Sus manos pellizcaron con fuerza los hombros de las dos chicas.
—¡Hermana, perdónanos, marido, sálvanos!
Gritaron las dos chicas al unísono.
Pero… Chen Xuan no se movió en absoluto.
En cambio, sus ojos brillaban mientras observaba la escena.
Tres chicas luchando, pero era él quien lo disfrutaba; esto era genial… le encantaba.
Sin Chen Xuan para respaldarlas, las dos chicas no tardaron en rendirse.
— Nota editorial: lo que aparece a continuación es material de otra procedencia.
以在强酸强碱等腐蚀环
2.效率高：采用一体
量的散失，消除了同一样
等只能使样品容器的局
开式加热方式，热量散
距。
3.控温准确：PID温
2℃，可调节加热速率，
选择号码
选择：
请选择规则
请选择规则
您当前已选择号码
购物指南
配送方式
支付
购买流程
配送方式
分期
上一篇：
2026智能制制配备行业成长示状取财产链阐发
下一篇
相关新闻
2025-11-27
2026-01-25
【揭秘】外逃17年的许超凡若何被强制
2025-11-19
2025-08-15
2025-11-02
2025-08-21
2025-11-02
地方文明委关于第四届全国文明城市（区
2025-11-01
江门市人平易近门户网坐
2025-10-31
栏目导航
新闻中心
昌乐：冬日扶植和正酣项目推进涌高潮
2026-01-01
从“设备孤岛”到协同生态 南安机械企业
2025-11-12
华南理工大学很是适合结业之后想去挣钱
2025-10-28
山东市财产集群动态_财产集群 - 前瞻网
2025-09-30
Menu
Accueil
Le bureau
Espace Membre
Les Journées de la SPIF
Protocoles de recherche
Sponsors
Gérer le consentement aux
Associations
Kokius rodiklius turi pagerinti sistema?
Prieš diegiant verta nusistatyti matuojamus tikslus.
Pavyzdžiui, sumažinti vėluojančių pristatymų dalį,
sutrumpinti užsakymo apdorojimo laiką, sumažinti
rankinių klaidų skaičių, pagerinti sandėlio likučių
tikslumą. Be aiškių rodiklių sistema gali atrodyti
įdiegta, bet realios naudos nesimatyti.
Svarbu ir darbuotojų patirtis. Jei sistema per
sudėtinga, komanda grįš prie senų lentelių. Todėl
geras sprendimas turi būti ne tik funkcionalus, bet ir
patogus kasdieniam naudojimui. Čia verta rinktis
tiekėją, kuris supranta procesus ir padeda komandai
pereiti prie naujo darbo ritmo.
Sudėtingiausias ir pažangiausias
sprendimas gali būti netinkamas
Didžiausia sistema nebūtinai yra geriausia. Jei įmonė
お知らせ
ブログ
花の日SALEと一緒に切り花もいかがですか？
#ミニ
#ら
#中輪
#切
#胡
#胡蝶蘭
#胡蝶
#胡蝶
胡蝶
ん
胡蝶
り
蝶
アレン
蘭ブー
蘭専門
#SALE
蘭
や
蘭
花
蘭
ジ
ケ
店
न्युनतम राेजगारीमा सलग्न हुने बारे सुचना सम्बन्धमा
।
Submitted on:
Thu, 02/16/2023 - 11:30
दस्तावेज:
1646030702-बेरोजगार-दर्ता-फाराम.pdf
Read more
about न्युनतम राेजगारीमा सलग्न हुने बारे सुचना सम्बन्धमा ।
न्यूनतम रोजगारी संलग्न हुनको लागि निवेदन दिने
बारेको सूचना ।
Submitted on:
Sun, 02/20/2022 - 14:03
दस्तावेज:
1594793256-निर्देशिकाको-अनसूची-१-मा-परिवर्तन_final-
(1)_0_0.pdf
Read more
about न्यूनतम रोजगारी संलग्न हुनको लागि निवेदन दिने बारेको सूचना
Disculpándose con la hermana una y otra vez…
Solo entonces Ning Xin las soltó.
Después del alboroto, Chen Xuan le levantó el pulgar: —Nada mal, nada mal, realmente tienes el aura de la señora de la casa.
A esto,
Ning Xin le lanzó una mirada de reojo.
Mientras tanto, en la habitación de al lado, Qin Ying resopló, claramente insatisfecha.
Hoy había escuchado todo con atención.
Solo para ver si al final podría castigar a Chen Xuan como era debido o no.
Pero el resultado… era que se había hecho demasiadas ilusiones.
—¡Advenedizo!
Lo regañó.
Luego hundió la cabeza en la colcha.
—Qin Ying, ¿qué piensas hacer?
Justo cuando estaba a punto de dormirse, oyó de repente esa frase y se incorporó al instante.
Escuchando atentamente con la oreja aguzada, su corazón empezó a latir más deprisa al mismo tiempo.
En la habitación.
Al verla preguntar así, Chen Xuan dudó un poco.
Qin Ying… es realmente genial, y ni hablar de su aspecto.
Además, sabía que ella estaba interesada en él.
Si fuera cualquier otra, no habría dudado.
Pero… ella es la Princesa de Gran Yu.
Con esa identidad, aunque quisiera casarse con ella, no sería tan fácil.
¿Estaría de acuerdo el Emperador Yu?
No estaba seguro.
—Esperemos a ver qué pasa. Tú también conoces su identidad; si quiero aceptarla, su padre tiene que estar de acuerdo, de lo contrario… ¡estaré en una situación difícil!
¿Crear un hecho consumado?
Eso se puede hacer con gente corriente.
¿Pero con Qin Ying?
Para ser sincero, le daba un poco de miedo; la ira del Emperador Yu… realmente podría costarle la vida.